=== Activity ===
Restate verbatim the span of lines below between the line with "Reviews for refurbed" and the line with "There are no reviews yet.", including those two lines, and only that span.

━━━ The records ━━━

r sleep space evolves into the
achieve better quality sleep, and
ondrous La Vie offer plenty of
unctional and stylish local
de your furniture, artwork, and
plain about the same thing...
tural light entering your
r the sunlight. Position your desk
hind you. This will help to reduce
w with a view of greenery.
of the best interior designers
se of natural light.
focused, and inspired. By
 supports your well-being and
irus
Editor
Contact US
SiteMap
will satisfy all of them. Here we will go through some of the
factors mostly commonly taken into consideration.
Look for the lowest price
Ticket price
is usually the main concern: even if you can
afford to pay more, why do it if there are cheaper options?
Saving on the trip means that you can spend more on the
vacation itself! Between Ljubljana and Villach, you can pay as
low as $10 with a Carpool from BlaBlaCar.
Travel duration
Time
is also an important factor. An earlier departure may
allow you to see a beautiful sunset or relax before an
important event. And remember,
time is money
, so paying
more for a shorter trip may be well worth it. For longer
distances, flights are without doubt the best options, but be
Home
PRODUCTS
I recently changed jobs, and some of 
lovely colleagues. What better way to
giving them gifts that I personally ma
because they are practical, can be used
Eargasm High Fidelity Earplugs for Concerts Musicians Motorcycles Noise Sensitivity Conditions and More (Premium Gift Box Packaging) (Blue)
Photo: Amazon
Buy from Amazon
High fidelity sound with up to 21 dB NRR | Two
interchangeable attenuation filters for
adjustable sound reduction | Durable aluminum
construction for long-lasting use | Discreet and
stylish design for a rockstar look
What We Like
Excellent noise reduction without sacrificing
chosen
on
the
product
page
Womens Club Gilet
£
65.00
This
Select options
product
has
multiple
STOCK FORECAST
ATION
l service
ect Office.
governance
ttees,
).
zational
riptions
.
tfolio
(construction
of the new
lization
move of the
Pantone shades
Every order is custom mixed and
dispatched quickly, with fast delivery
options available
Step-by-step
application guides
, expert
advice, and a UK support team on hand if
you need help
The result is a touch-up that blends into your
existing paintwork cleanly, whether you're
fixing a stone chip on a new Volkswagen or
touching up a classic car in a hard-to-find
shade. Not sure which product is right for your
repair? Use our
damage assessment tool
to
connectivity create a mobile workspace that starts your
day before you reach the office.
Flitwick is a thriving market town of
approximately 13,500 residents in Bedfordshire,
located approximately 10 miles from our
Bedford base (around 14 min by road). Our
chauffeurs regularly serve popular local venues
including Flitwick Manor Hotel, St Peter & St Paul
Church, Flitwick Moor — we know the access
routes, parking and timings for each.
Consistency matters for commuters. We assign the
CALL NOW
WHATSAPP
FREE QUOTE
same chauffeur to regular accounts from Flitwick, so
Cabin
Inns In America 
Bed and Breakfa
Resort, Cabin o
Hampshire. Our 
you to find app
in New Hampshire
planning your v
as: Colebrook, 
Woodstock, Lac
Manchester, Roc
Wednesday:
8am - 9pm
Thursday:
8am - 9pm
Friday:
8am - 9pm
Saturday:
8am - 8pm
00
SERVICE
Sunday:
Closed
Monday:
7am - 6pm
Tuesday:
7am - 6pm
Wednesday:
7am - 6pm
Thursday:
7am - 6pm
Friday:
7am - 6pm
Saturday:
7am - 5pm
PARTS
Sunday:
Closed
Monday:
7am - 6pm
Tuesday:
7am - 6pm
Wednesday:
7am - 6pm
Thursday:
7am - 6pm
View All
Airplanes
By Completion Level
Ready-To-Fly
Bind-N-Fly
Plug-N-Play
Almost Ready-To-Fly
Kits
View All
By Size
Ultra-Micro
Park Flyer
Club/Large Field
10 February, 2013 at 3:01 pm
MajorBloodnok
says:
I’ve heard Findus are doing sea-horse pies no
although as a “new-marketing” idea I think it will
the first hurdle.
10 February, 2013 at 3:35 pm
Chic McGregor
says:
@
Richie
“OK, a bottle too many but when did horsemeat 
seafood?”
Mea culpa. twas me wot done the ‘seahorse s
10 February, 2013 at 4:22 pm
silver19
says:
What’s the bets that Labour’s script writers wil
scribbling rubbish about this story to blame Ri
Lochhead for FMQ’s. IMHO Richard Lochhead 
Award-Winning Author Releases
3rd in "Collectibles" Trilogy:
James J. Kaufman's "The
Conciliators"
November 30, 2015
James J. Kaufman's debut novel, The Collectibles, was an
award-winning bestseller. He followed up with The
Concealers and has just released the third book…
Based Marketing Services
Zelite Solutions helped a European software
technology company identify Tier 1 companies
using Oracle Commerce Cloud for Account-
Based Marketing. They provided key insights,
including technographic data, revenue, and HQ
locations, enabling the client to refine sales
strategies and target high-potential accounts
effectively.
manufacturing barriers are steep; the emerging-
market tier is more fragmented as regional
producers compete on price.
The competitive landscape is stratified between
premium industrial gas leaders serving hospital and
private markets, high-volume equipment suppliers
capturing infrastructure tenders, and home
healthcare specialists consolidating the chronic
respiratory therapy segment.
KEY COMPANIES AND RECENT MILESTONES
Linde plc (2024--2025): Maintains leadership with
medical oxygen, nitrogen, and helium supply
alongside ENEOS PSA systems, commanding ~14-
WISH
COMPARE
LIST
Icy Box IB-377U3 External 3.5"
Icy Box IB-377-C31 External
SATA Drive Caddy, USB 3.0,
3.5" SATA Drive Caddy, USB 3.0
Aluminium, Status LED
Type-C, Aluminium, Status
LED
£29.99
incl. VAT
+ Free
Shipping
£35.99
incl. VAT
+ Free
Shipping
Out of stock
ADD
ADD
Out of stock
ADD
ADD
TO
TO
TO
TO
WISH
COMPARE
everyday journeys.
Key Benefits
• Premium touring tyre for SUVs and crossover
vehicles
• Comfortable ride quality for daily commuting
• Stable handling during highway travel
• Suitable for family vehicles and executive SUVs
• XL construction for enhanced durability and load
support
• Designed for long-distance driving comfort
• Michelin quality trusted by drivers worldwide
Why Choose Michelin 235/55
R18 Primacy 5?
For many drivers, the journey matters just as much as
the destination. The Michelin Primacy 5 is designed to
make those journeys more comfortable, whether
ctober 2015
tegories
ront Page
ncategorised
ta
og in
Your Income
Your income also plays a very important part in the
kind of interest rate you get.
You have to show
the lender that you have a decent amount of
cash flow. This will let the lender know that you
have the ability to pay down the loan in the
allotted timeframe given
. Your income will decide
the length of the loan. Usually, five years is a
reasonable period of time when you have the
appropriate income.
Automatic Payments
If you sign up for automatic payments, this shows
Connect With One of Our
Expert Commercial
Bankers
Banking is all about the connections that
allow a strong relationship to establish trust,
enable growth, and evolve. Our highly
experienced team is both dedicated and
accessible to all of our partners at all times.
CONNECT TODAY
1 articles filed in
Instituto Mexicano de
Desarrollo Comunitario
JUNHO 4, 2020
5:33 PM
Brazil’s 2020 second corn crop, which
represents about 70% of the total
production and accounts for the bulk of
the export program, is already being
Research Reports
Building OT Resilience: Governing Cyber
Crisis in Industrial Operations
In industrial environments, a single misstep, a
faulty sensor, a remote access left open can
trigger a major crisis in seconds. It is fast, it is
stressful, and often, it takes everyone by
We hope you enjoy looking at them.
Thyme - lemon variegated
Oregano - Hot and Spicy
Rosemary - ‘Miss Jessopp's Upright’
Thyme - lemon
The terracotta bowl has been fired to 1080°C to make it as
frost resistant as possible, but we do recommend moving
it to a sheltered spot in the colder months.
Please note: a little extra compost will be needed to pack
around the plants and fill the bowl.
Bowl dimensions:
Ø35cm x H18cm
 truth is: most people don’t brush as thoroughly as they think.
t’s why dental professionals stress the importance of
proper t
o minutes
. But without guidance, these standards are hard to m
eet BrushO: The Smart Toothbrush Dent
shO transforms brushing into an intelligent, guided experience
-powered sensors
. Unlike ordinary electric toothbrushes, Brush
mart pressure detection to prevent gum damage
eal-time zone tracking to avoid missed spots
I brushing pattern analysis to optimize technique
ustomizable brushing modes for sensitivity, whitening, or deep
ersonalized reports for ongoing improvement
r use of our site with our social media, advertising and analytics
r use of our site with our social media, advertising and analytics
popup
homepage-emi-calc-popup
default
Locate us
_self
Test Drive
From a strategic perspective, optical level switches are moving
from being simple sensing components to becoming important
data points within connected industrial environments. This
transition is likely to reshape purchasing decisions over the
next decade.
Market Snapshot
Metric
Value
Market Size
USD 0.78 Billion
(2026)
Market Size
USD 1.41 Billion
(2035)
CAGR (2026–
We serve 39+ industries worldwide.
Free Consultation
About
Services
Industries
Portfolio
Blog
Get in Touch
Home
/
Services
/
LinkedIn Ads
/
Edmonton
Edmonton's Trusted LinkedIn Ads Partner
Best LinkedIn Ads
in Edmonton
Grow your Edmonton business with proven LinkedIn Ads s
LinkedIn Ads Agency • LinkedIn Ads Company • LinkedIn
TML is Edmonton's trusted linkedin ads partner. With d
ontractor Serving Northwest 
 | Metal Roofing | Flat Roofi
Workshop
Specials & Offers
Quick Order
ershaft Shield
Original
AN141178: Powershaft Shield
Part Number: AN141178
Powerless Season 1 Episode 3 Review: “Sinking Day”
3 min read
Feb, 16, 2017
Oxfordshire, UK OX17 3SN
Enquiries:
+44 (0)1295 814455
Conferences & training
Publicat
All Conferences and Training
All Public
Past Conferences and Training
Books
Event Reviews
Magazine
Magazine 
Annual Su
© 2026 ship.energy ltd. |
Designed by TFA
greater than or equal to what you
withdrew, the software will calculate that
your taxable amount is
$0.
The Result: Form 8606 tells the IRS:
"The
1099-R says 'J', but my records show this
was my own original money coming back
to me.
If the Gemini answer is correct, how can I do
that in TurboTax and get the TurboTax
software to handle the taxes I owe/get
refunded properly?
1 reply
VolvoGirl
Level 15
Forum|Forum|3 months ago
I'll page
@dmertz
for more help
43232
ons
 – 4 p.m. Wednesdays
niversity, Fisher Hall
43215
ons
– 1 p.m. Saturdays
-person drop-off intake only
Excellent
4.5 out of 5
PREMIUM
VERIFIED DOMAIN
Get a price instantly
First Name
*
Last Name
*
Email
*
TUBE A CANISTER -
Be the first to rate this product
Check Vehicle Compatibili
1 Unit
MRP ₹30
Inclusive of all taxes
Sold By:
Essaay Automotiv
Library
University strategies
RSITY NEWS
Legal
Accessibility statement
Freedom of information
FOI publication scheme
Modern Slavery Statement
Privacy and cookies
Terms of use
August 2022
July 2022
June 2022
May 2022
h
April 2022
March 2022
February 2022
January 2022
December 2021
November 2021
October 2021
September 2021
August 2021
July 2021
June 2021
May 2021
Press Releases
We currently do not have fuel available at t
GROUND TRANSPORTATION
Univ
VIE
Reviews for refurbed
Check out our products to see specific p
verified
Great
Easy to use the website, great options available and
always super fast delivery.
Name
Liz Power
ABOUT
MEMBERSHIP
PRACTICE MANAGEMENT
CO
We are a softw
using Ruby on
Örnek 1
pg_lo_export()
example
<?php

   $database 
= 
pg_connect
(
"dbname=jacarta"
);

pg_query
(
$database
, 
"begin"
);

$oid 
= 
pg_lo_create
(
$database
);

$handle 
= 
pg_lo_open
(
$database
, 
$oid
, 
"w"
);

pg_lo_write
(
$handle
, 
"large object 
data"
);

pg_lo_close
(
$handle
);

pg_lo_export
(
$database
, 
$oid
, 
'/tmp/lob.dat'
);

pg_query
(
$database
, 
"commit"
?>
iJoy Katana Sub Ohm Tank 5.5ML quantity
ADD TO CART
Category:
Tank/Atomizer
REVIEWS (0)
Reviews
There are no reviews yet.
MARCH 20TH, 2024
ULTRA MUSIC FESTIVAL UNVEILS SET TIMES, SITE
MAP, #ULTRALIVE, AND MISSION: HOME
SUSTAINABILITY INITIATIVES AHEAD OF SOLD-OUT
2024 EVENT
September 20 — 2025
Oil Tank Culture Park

━━━

=== Your response ===
Reviews for refurbed
Check out our products to see specific p
verified
Great
Easy to use the website, great options available and
always super fast delivery.
Name
Liz Power
ABOUT
MEMBERSHIP
PRACTICE MANAGEMENT
CO
We are a softw
using Ruby on
Örnek 1
pg_lo_export()
example
<?php

   $database 
= 
pg_connect
(
"dbname=jacarta"
);

pg_query
(
$database
, 
"begin"
);

$oid 
= 
pg_lo_create
(
$database
);

$handle 
= 
pg_lo_open
(
$database
, 
$oid
, 
"w"
);

pg_lo_write
(
$handle
, 
"large object 
data"
);

pg_lo_close
(
$handle
);

pg_lo_export
(
$database
, 
$oid
, 
'/tmp/lob.dat'
);

pg_query
(
$database
, 
"commit"
?>
iJoy Katana Sub Ohm Tank 5.5ML quantity
ADD TO CART
Category:
Tank/Atomizer
REVIEWS (0)
Reviews
There are no reviews yet.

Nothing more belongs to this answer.